• Problem to solve: Reproduce each record verbatim, images excluded.
┏━━
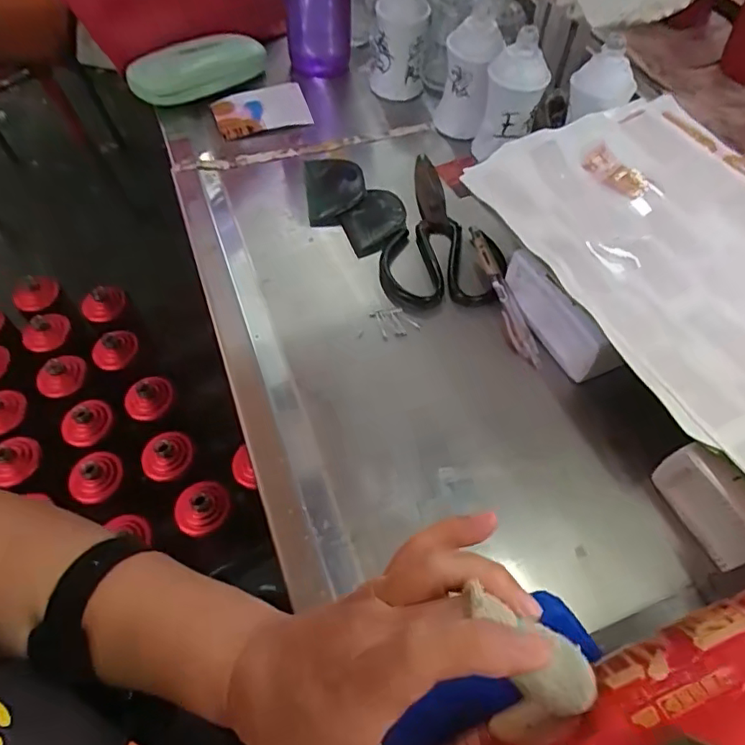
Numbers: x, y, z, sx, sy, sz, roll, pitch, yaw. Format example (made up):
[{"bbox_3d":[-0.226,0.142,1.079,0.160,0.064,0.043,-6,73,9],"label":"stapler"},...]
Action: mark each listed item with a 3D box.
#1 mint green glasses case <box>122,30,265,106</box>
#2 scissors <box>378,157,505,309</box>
┗━━
• Task answer:
Numbers: x, y, z, sx, sy, sz, roll, pitch, yaw. Format example (made up):
[{"bbox_3d":[-0.226,0.142,1.079,0.160,0.064,0.043,-6,73,9],"label":"stapler"},...]
Action: mark each listed item with a 3D box.
#1 mint green glasses case <box>122,30,265,106</box>
#2 scissors <box>378,157,505,309</box>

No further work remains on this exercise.